Walton made several guest appearances while on loan out to Quinn Martin for the CBS TV show "Cannon."  The most interesting of these appearances was in the episode entitled "The Victim," which aired October 8, 1975.  Written by Jimmy Sangster, who wrote many classic horror films for Hammer Studios, the episode opens mysteriously as Walton's character, a struggling singer named Janice Elder, approaches an empty house where the window has been smashed on the front door, the living room is in tatters, and pop music is playing on the stereo.  She finds her old friend--singing star Lena Michaels (Donna Mills)--locked in a room, cowering in fear and in tears.  Lena called her old friend Janice to come rescue her from the house, where she claims she's been held captive.  However, as they are about to make their exit, they are confronted by several men, one of whom knocks Janice unconscious.  She is later found on the side of the road, alive but with drugs in her system.  The police refuse to believe her story, except for a sympathetic detective, played by James Callahan, who calls in his friend Frank Cannon (William Conrad) to investigate Janice's story.

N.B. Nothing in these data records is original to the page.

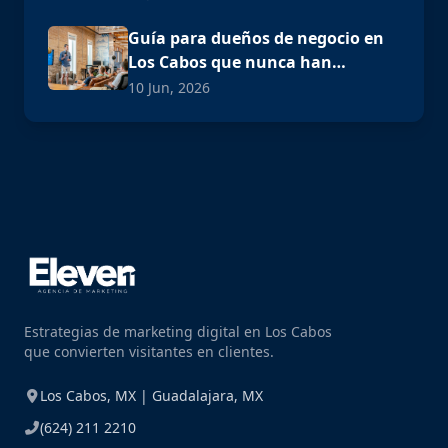
Guía para dueños de negocio en
Los Cabos que nunca han
invertido en publicidad digital
10 Jun, 2026
Estrategias de marketing digital en Los Cabos
que convierten visitantes en clientes.
Los Cabos, MX | Guadalajara, MX
(624) 211 2210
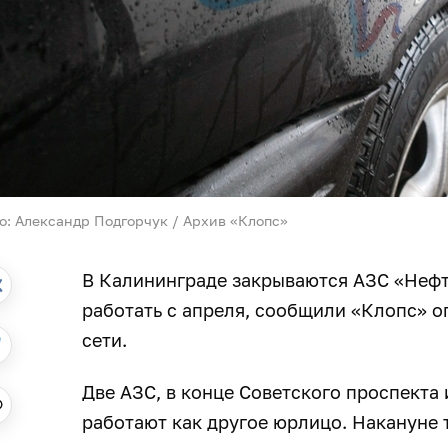
о: Александр Подгорчук / Архив «Клопс»
В Калининграде закрываются АЗС «Нефт
работать с апреля, сообщили «Клопс» о
сети.
Две АЗС, в конце Советского проспекта 
работают как другое юрлицо. Накануне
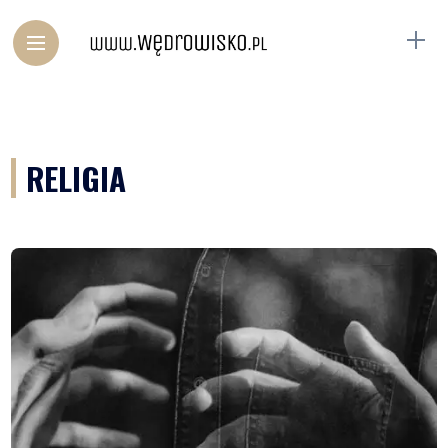
RELIGIA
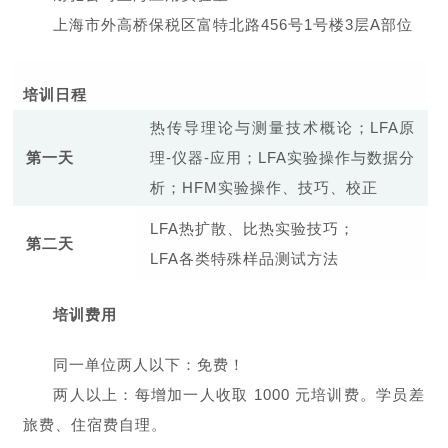
上海市外高桥保税区富特北路456号1号楼3层A部位
培训日程
热传导理论与测量技术概论；LFA原
第一天
理-仪器-应用；LFA实验操作与数据分
析；HFM实验操作、技巧、校正
LFA热扩散、比热实验技巧；
第二天
LFA各类特殊样品测试方法
培训费用
同一单位两人以下：
免费
！
两人以上：每增加一人收取 1000 元培训费。学员差
旅费、住宿费自理。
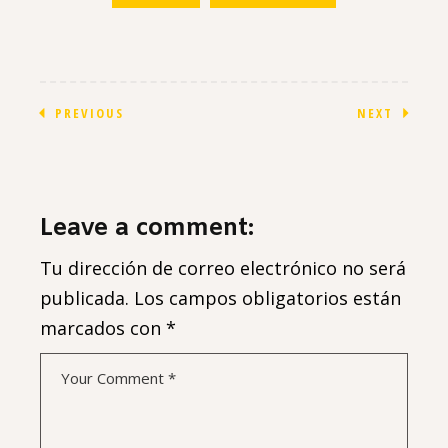
PREVIOUS
NEXT
Leave a comment:
Tu dirección de correo electrónico no será
publicada.
Los campos obligatorios están
marcados con
*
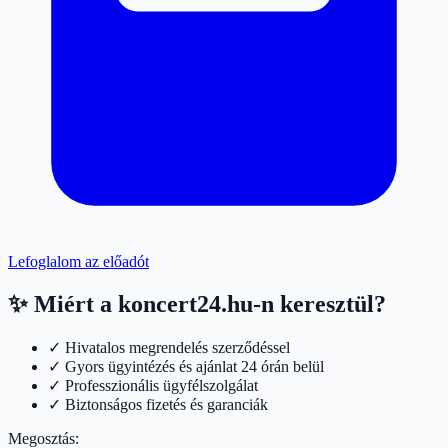
Lefoglalom az előadót
✨ Miért a koncert24.hu-n keresztül?
✓ Hivatalos megrendelés szerződéssel
✓ Gyors ügyintézés és ajánlat 24 órán belül
✓ Professzionális ügyfélszolgálat
✓ Biztonságos fizetés és garanciák
Megosztás:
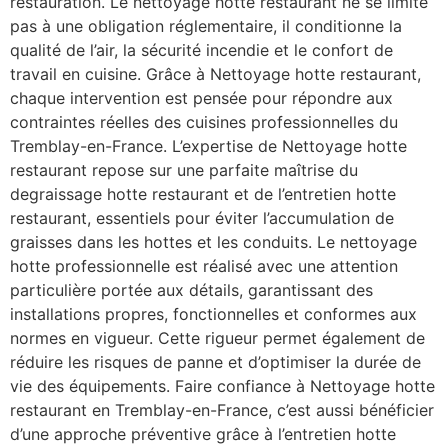
restauration. Le nettoyage hotte restaurant ne se limite
pas à une obligation réglementaire, il conditionne la
qualité de l’air, la sécurité incendie et le confort de
travail en cuisine. Grâce à Nettoyage hotte restaurant,
chaque intervention est pensée pour répondre aux
contraintes réelles des cuisines professionnelles du
Tremblay-en-France. L’expertise de Nettoyage hotte
restaurant repose sur une parfaite maîtrise du
degraissage hotte restaurant et de l’entretien hotte
restaurant, essentiels pour éviter l’accumulation de
graisses dans les hottes et les conduits. Le nettoyage
hotte professionnelle est réalisé avec une attention
particulière portée aux détails, garantissant des
installations propres, fonctionnelles et conformes aux
normes en vigueur. Cette rigueur permet également de
réduire les risques de panne et d’optimiser la durée de
vie des équipements. Faire confiance à Nettoyage hotte
restaurant en Tremblay-en-France, c’est aussi bénéficier
d’une approche préventive grâce à l’entretien hotte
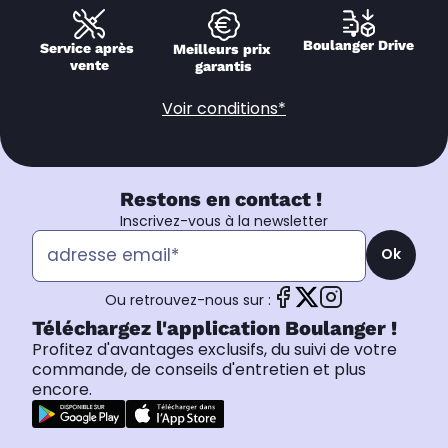
Boulanger Drive
Service après 
Meilleurs prix 
vente
garantis
Voir conditions*
Restons en contact !
Inscrivez-vous à la newsletter
Ok
Ou retrouvez-nous sur :
Téléchargez l'application Boulanger !
Profitez d'avantages exclusifs, du suivi de votre
commande, de conseils d'entretien et plus
encore.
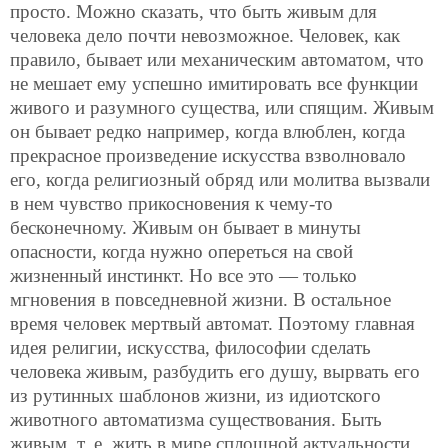
просто. Можно сказать, что быть живым для
человека дело почти невозможное. Человек, как
правило, бывает или механическим автоматом, что
не мешает ему успешно имитировать все функции
живого и разумного существа, или спящим. Живым
он бывает редко например, когда влюблен, когда
прекрасное произведение искусства взволновало
его, когда религиозный обряд или молитва вызвали
в нем чувство прикосновения к чему-то
бесконечному. Живым он бывает в минуты
опасности, когда нужно опереться на свой
жизненный инстинкт. Но все это — только
мгновения в повседневной жизни. В остальное
время человек мертвый автомат. Поэтому главная
идея религии, искусства, философии сделать
человека живым, разбудить его душу, вырвать его
из рутинных шаблонов жизни, из идиотского
животного автоматизма существования. Быть
живым, т. е. жить в мире сплошной актуальности,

Walton projects the right air of frustration and determination at trying to get people to believe her story.  She's particularly good in the scene where Janice and Cannon return to the house and find that a married couple is purportedly living there, which appear to refute her allegations.  I also like the sense of defiance that Walton projects in her initial scene with Cannon, as Janice is reluctant to reiterate her story to yet another person who might doubt her credibility.  The slowly developing sense of friendship and trust between Cannon and Janice is one of the most interesting elements to this episode.  At the end, it is revealed that Janice's friend, Lena Michaels, is actually an unbalanced psychopath, and that her agents and managers have developed an elaborate ruse to shield her murderous activities from the public to protect her and their investment.  Lena attempts to kill Janice at the end of the episode, only to have Cannon rescue her in the nick of time.  It's at that point you realize that the true "victim" of the episode's title wasn't Donna Mills' seemingly terrified and captive Lena Michaels, but her naively trusting friend Janice Elder, who was concerned about her well-being and attempted to help her.  Walton makes Janice an admirable character so that the audience is concerned with her safety throughout the episode. 


These are just a few examples that come to mind, but I think they help to demonstrate the fine work Jess Walton did in episodic TV guest appearances throughout the 1970s.  The roles, at times, may not have been particularly challenging, but Walton brought layers of depth, nuance, and humanity to them that she never ended up being just "the girl" guest starring on a cop or detective series.  She always managed to stand out so that viewers would sit up and notice her fine work.  I still believe, as I mentioned before, that Universal should have given Walton more opportunities for big-screen stardom.  She had the talent, beauty and presence to warrant feature film roles.  Nevertheless, I'm glad that Walton kept working and eventually found her greatest success on daytime television with "The Young and the Restless."  She brought layers of substance, intelligence, and credibility to the role of Jill Foster Abbott, and was able to allow the character to transcend the mannered campiness that her predecessor Brenda Dickson brought to the role.  While Dickson was certainly entertaining, Walton did the seemingly impossible--she was able to make the role of Jill her own.  As such, she's won two Emmys and been nominated five times.  Prime time TV and feature films' loss has been daytime's gain.